↓↓↓

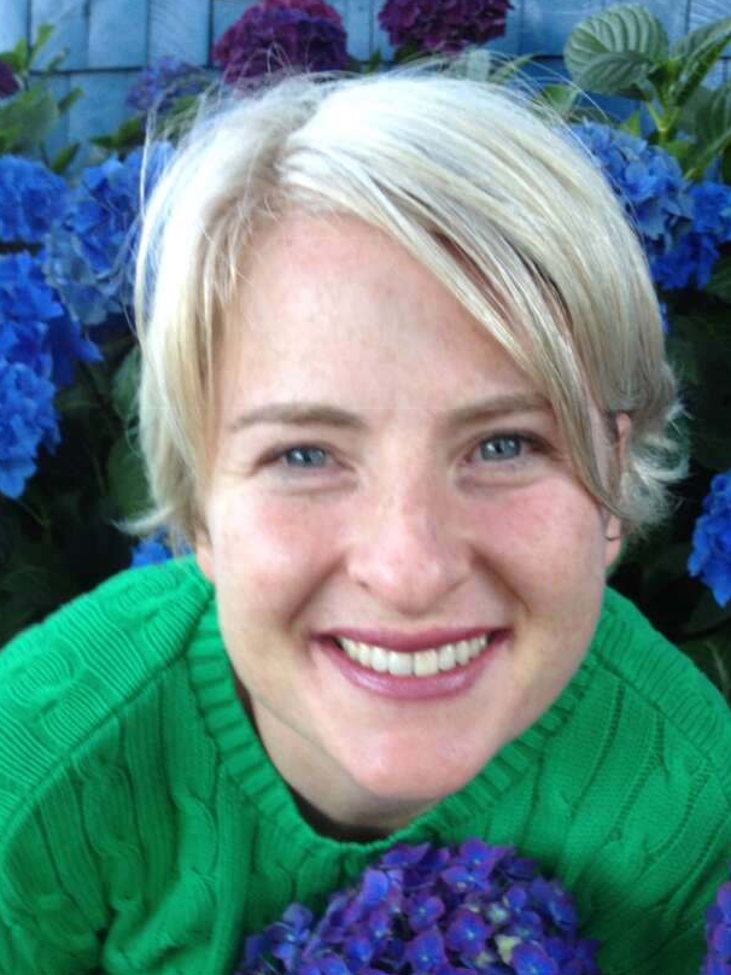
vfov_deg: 36.3
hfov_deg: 28.0
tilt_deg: -24.0
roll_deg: -1.4
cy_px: 679
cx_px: 400
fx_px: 1464
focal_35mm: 52
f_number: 2.4
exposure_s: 1/40
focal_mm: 4.28
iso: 50
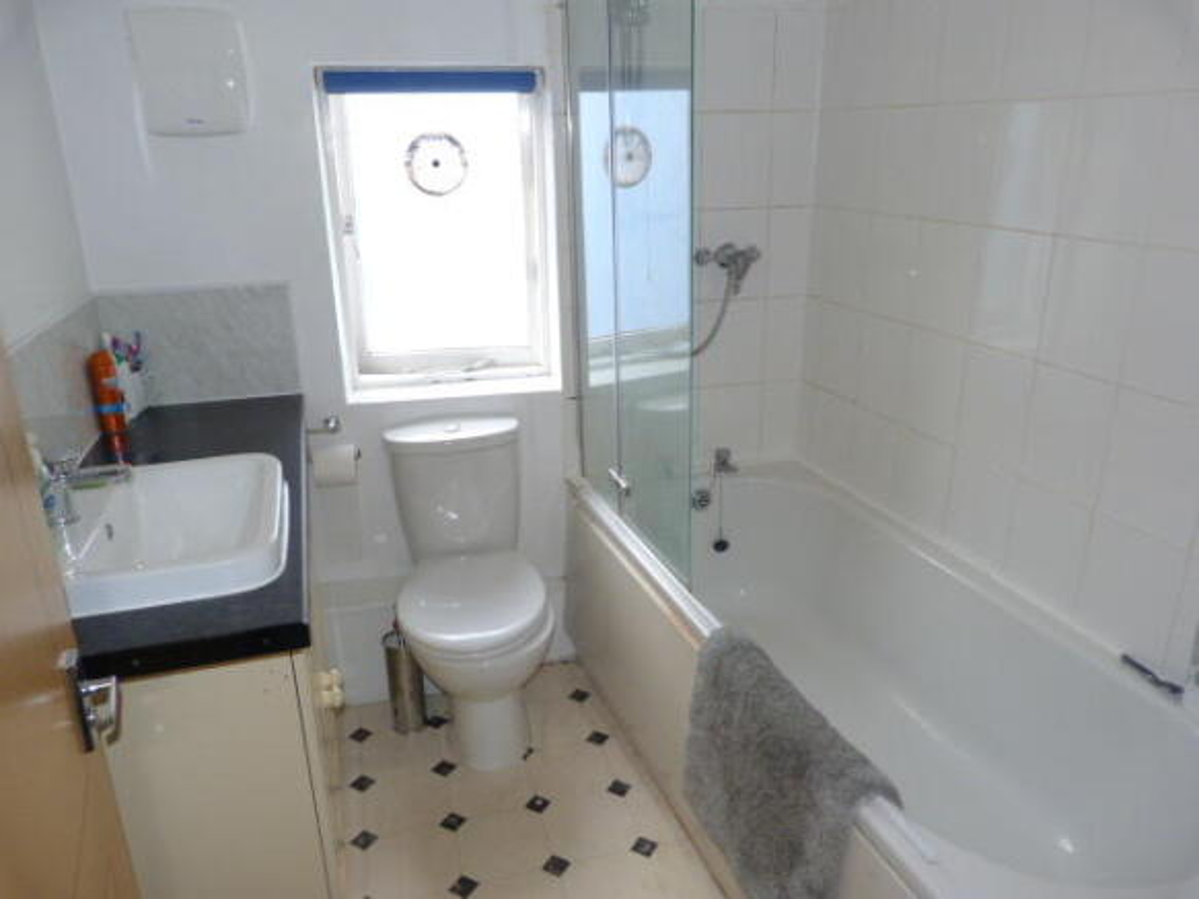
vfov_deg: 54.9
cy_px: 450
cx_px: 600
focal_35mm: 25
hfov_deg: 69.4
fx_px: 866
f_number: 2.8
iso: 125
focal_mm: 4.5
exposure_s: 1/40
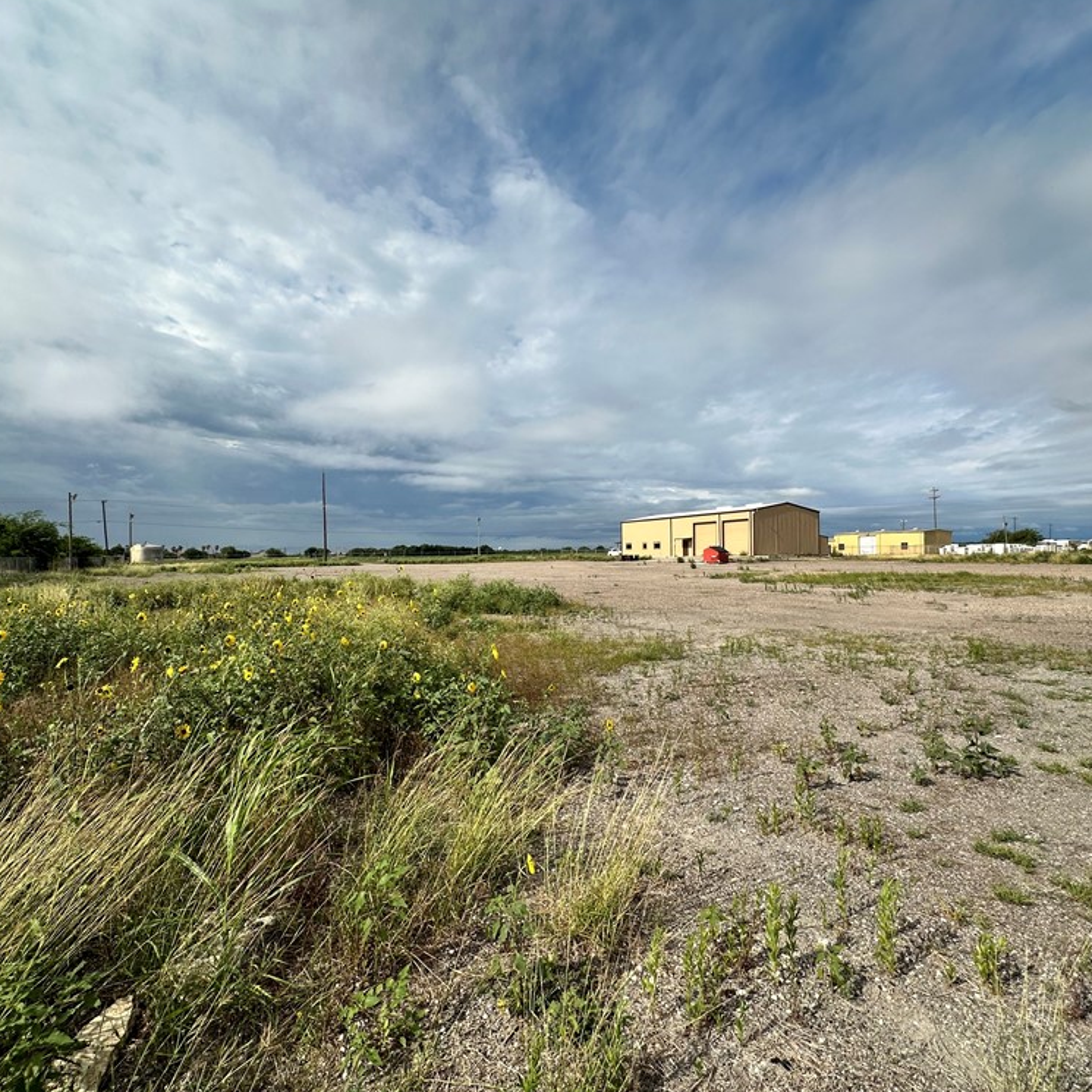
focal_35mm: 17
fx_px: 607
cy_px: 550
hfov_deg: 83.9
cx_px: 569
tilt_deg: -3.3
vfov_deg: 84.0
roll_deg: +1.8
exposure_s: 1/2882
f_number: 2.2
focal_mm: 2.22
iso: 50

↑↑↑

Leave the pictures out and return the rest of the listing exactly.

**SOLUTION TO THIS PROBLEM**
vfov_deg: 36.3
hfov_deg: 28.0
tilt_deg: -24.0
roll_deg: -1.4
cy_px: 679
cx_px: 400
fx_px: 1464
focal_35mm: 52
f_number: 2.4
exposure_s: 1/40
focal_mm: 4.28
iso: 50
vfov_deg: 54.9
cy_px: 450
cx_px: 600
focal_35mm: 25
hfov_deg: 69.4
fx_px: 866
f_number: 2.8
iso: 125
focal_mm: 4.5
exposure_s: 1/40
focal_35mm: 17
fx_px: 607
cy_px: 550
hfov_deg: 83.9
cx_px: 569
tilt_deg: -3.3
vfov_deg: 84.0
roll_deg: +1.8
exposure_s: 1/2882
f_number: 2.2
focal_mm: 2.22
iso: 50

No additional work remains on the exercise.